To achieve mixin in JavaScript, we make use of the prototype property. Specifically, we can copy all methods from class Independence into class A. So A could have all the functionalities of class Independence. This process is like below.

function merge(target, source) {
    for (const name of Object.getOwnPropertyNames(source)) {
        // note here, we don't copy methods target already have
        if (target.hasOwnProperty(name)) continue;
        const descriptor = Object.getOwnPropertyDescriptor(source, name);
        Object.defineProperty(target, name, descriptor);
    }
}

// copy all methods
merge(A.prototype, Independence.prototype);

One practical example is to add event emitter for the class.
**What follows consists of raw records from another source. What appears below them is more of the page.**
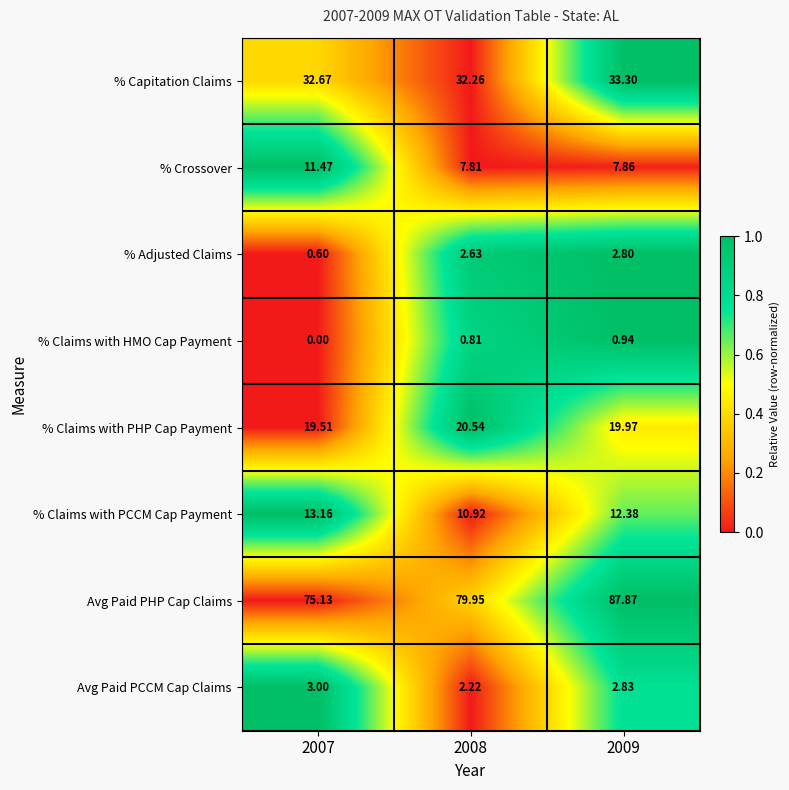

Which series has the largest total across all categories?

Avg Paid PHP Cap Claims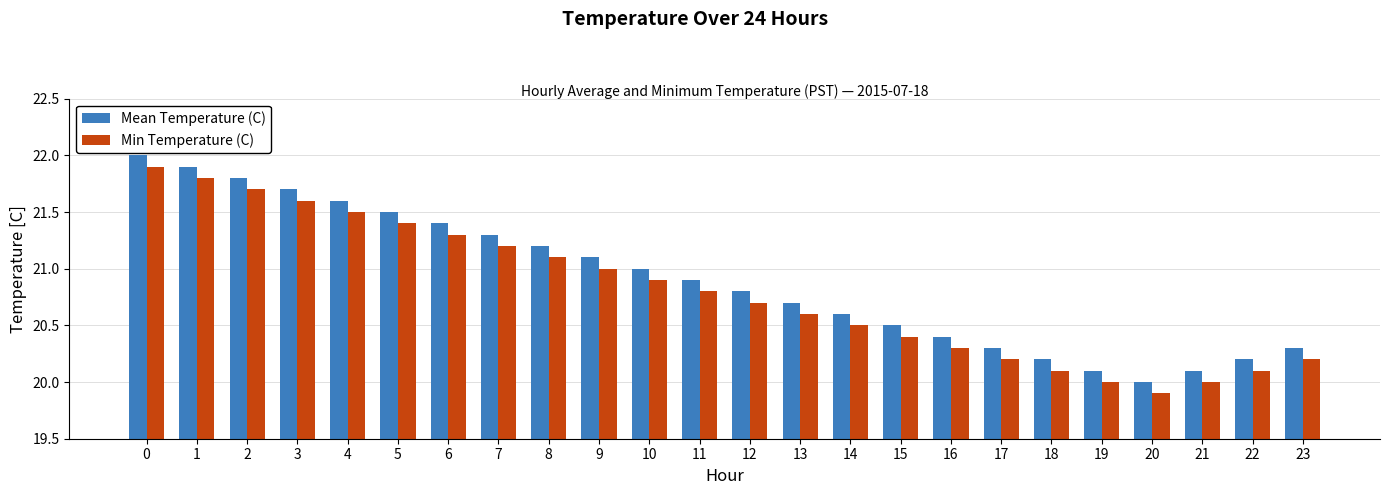

Is the value of Mean Temperature (C) at 13 greater than the value of Min Temperature (C) at 1?

No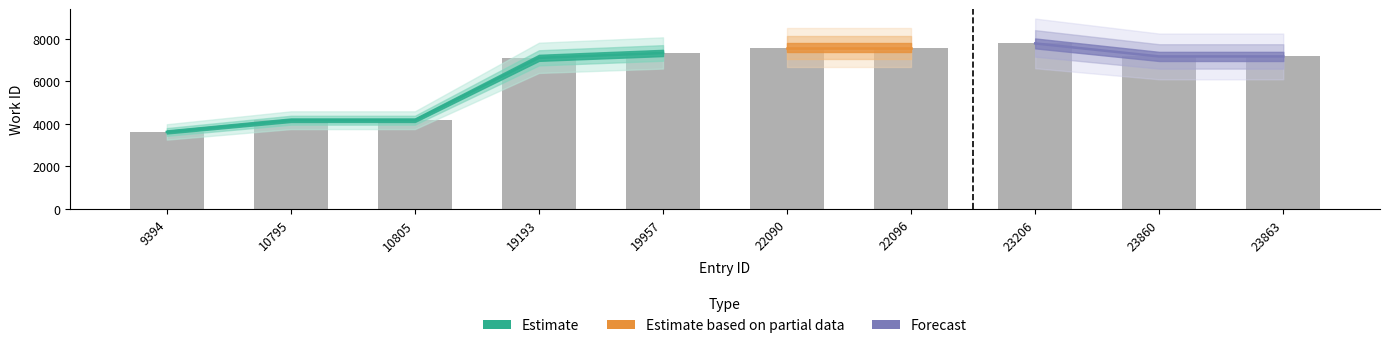

What is the difference between the values at 10795 and 22096?

3407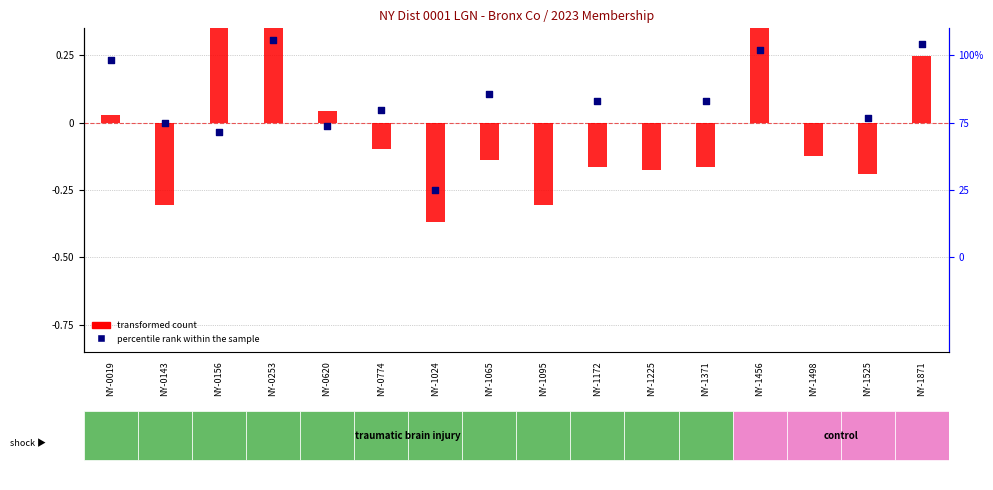

Is the value of percentile rank within the sample at NY-0774 greater than the value of transformed count at NY-1525?

Yes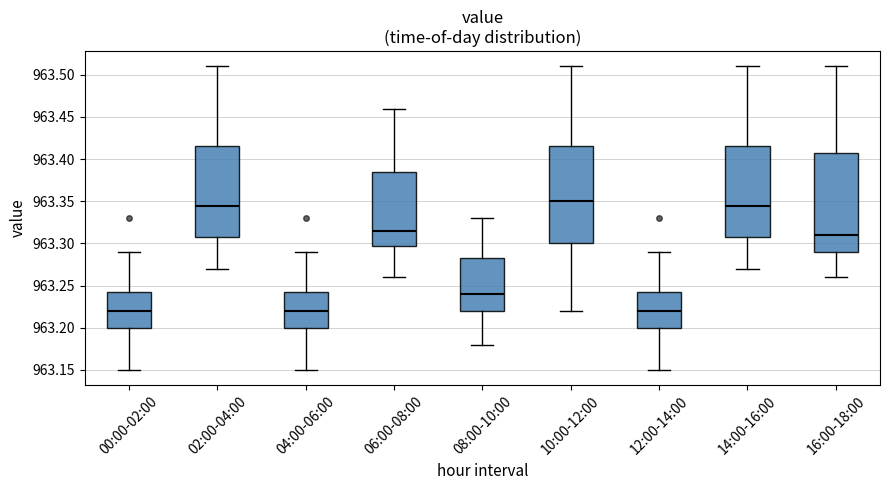

Where is the lower edge of the box for 14:00-16:00 on the y-axis? The values are not printed on the chart, so give them approximately, as read against the axis.

963.310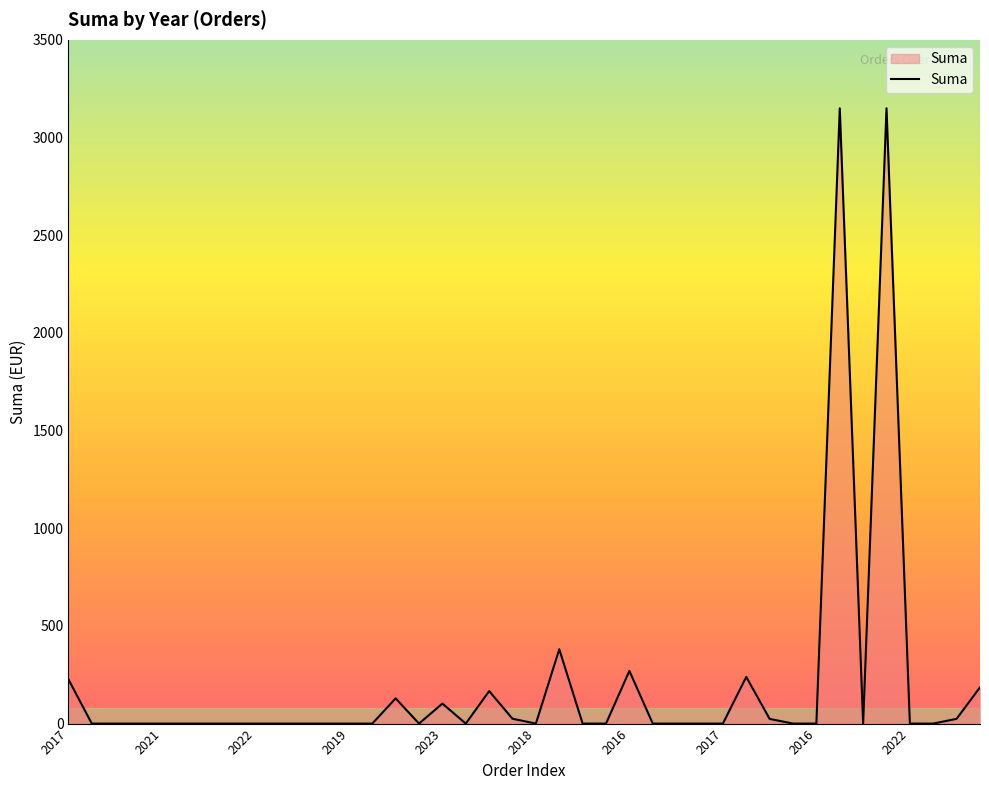

How many lines are shown in the chart?

1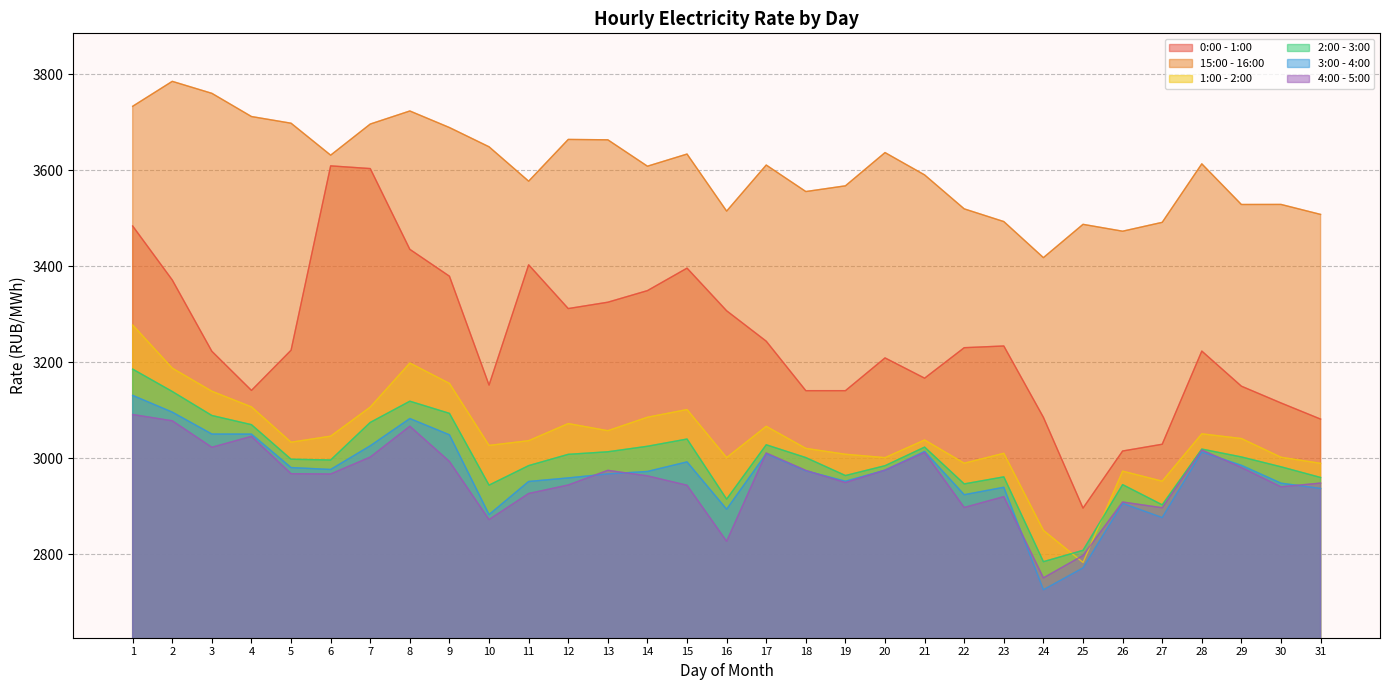

What is the approximate value of 1:00 - 2:00 at 16?

3001.5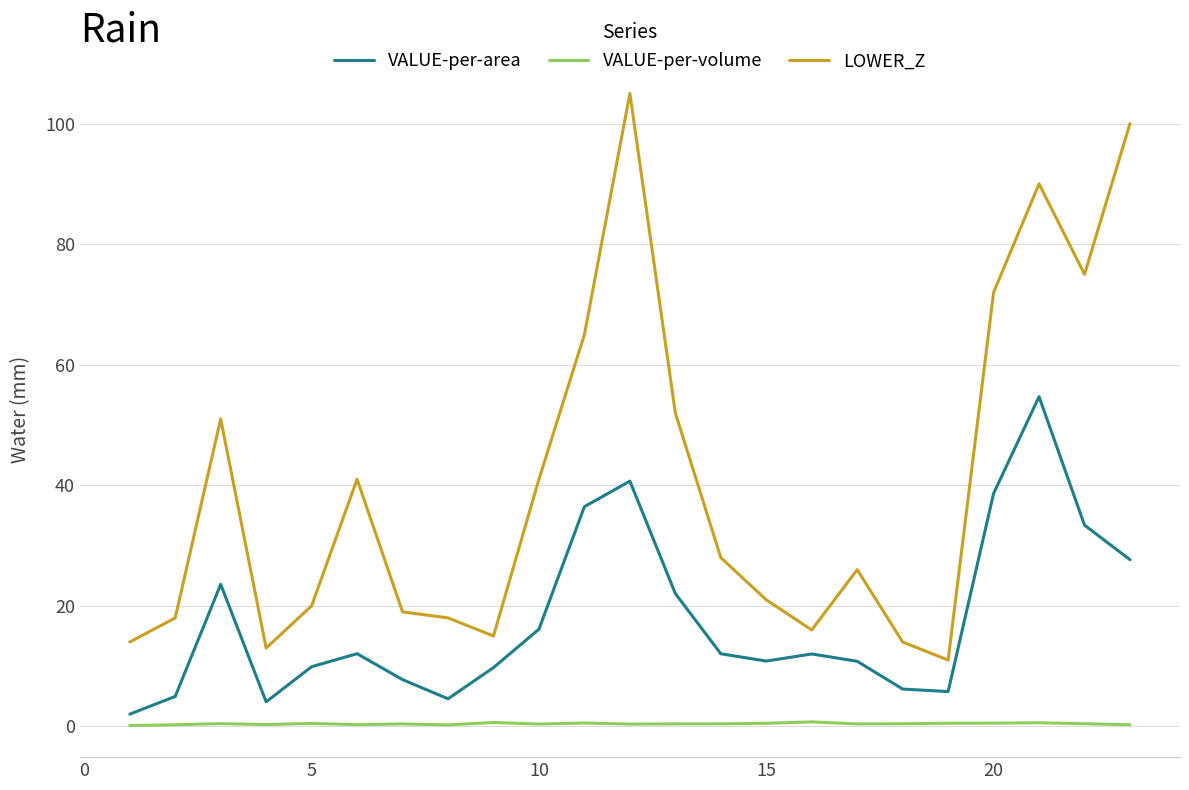

Which series has the largest range (max minus min)?

LOWER_Z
For example, we have a class EventEmitter and a class A, we want to add the functionalities of this EventEmitter into class A. Below code shows the whole process of using mixin to make it work.

class EventEmitter {
    on(name, cb) {
        this.handlers = this.handlers || {};
        this.handlers[name] = this.handlers[name] || [];
        this.handlers[name].push(cb);
    }
    off(name, cb) {
        if (!this.handlers || !this.handlers[name]) return;
        this.handlers[name] = this.handlers[name].filter(handler => handler !== cb);
    }
    emit(name, ...args) {
        if (!this.handlers || !this.handlers[name]) return;
        this.handlers[name].forEach(handler => handler(...args));
    }
}

class A {

}

function merge(target, source) {
    for (const name of Object.getOwnPropertyNames(source)) {
        if (target.hasOwnProperty(name)) continue;
        const descriptor = Object.getOwnPropertyDescriptor(source, name);
        Object.defineProperty(target, name, descriptor);
    }
}

merge(A.prototype, EventEmitter.prototype)

const a = new A();
const cb = () => console.log("hello")
a.on("hello", cb);
a.emit("hello");
a.off("hello", cb);
a.emit("hello");

Instead of changing prototype by hand, we can implement mixin with ES6 syntax.

The idea is to create a mixin builder function, with the ES6 extends syntax. Code example is like below.

let MyMixin = (superclass) => class extends superclass {
  // mixin methods here
};

class MyClass extends MyMixin(MySuperClass) {
  // class methods here, go ahead, use super!
}

There is a package called mixwith.js, which is pretty neat tool for this. With this tool, we can use mixin classes as below.

class MyClass extends mix(MySuperClass).with(MyMixin, OtherMixin) {
  // class methods here, go ahead, use super!
}

As you can see, the MySuperClass is the real super class we want to inherit, the MyMixin and OtherMixin is the mixin classes we want to combine with.